(Records taken from a dataset)

== Segment start ==

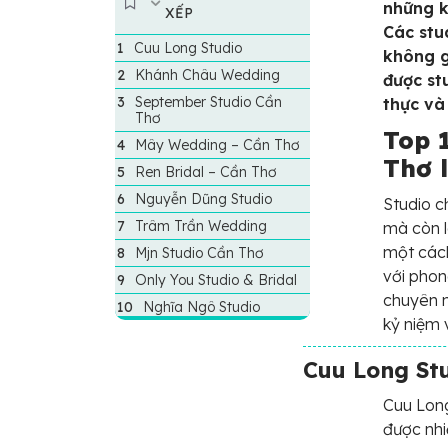
những k
XẾP
Các stu
Cuu Long Studio
không g
Khánh Châu Wedding
được st
September Studio Cần
thực và
Thơ
Top 
Mây Wedding – Cần Thơ
Thơ 
Ren Bridal – Cần Thơ
Nguyễn Dũng Studio
Studio c
Trâm Trần Wedding
mà còn l
một cách
Mjn Studio Cần Thơ
với phon
Only You Studio & Bridal
chuyên n
Nghĩa Ngô Studio
kỷ niệm 
Cuu Long St
Cuu Long
được nhi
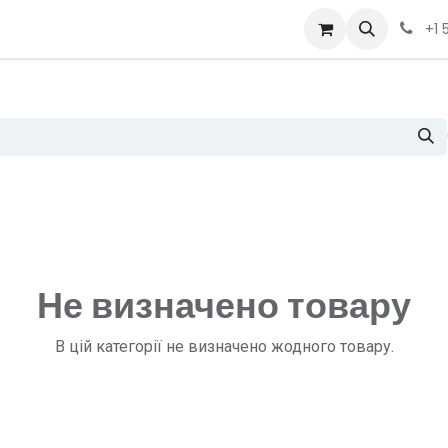
Вакансії
Курси
OSHMI
Рішення
IEC-61850 Автоматиза
+1 
Не визначено товару
В цій категорії не визначено жодного товару.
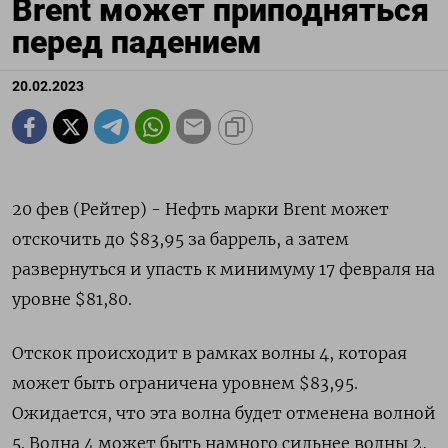
Brent может приподняться
перед падением
20.02.2023
20 фев (Рейтер) - Нефть марки Brent может
отскочить до $83,95 за баррель, а затем
развернуться и упасть к минимуму 17 февраля на
уровне $81,80.
Отскок происходит в рамках волны 4, которая
может быть ограничена уровнем $83,95.
Ожидается, что эта волна будет отменена волной
5. Волна 4 может быть намного сильнее волны 2,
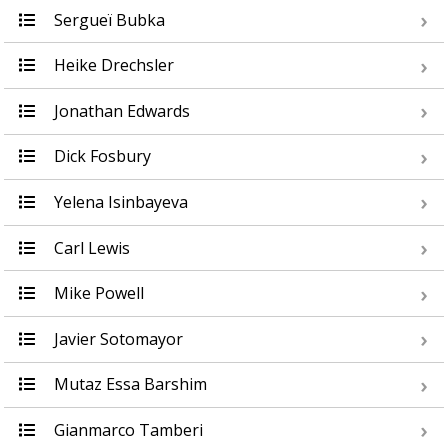
Sergueï Bubka
Heike Drechsler
Jonathan Edwards
Dick Fosbury
Yelena Isinbayeva
Carl Lewis
Mike Powell
Javier Sotomayor
Mutaz Essa Barshim
Gianmarco Tamberi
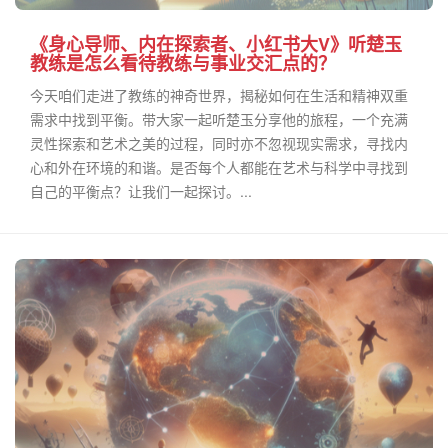
《身心导师、内在探索者、小红书大V》听楚玉
教练是怎么看待教练与事业交汇点的？
今天咱们走进了教练的神奇世界，揭秘如何在生活和精神双重
需求中找到平衡。带大家一起听楚玉分享他的旅程，一个充满
灵性探索和艺术之美的过程，同时亦不忽视现实需求，寻找内
心和外在环境的和谐。是否每个人都能在艺术与科学中寻找到
自己的平衡点？让我们一起探讨。...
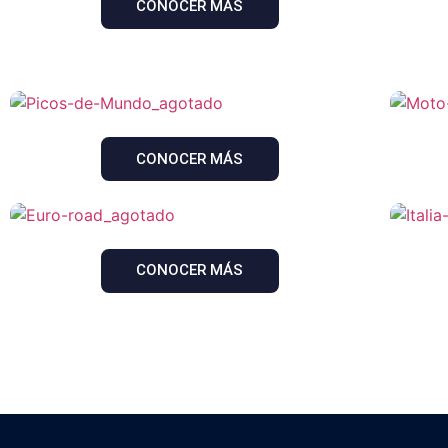
CONOCER MÁS
CONOCER MÁS
CONOCER MÁS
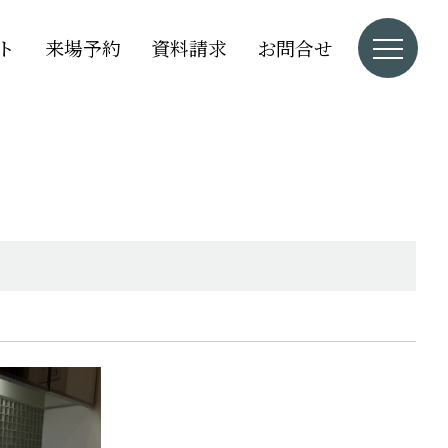
ト
来場予約
資料請求
お問合せ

== Segment end ==

■ REQUIRED ACTION:
Give the part of the material above that runs from its start through the line containing "5. Волна 4 может" as a numbered list, omitting blank lines and the pictures.

■ ANSWER SECTION:
1. những k
2. XẾP
3. Các stu
4. Cuu Long Studio
5. không g
6. Khánh Châu Wedding
7. được st
8. September Studio Cần
9. thực và
10. Thơ
11. Top 
12. Mây Wedding – Cần Thơ
13. Thơ 
14. Ren Bridal – Cần Thơ
15. Nguyễn Dũng Studio
16. Studio c
17. Trâm Trần Wedding
18. mà còn l
19. một cách
20. Mjn Studio Cần Thơ
21. với phon
22. Only You Studio & Bridal
23. chuyên n
24. Nghĩa Ngô Studio
25. kỷ niệm 
26. Cuu Long St
27. Cuu Long
28. được nhi
29. Вакансії
30. Курси
31. OSHMI
32. Рішення
33. IEC-61850 Автоматиза
34. +1 
35. Не визначено товару
36. В цій категорії не визначено жодного товару.
37. Brent может приподняться
38. перед падением
39. 20.02.2023
40. 20 фев (Рейтер) - Нефть марки Brent может
41. отскочить до $83,95 за баррель, а затем
42. развернуться и упасть к минимуму 17 февраля на
43. уровне $81,80.
44. Отскок происходит в рамках волны 4, которая
45. может быть ограничена уровнем $83,95.
46. Ожидается, что эта волна будет отменена волной
47. 5. Волна 4 может быть намного сильнее волны 2,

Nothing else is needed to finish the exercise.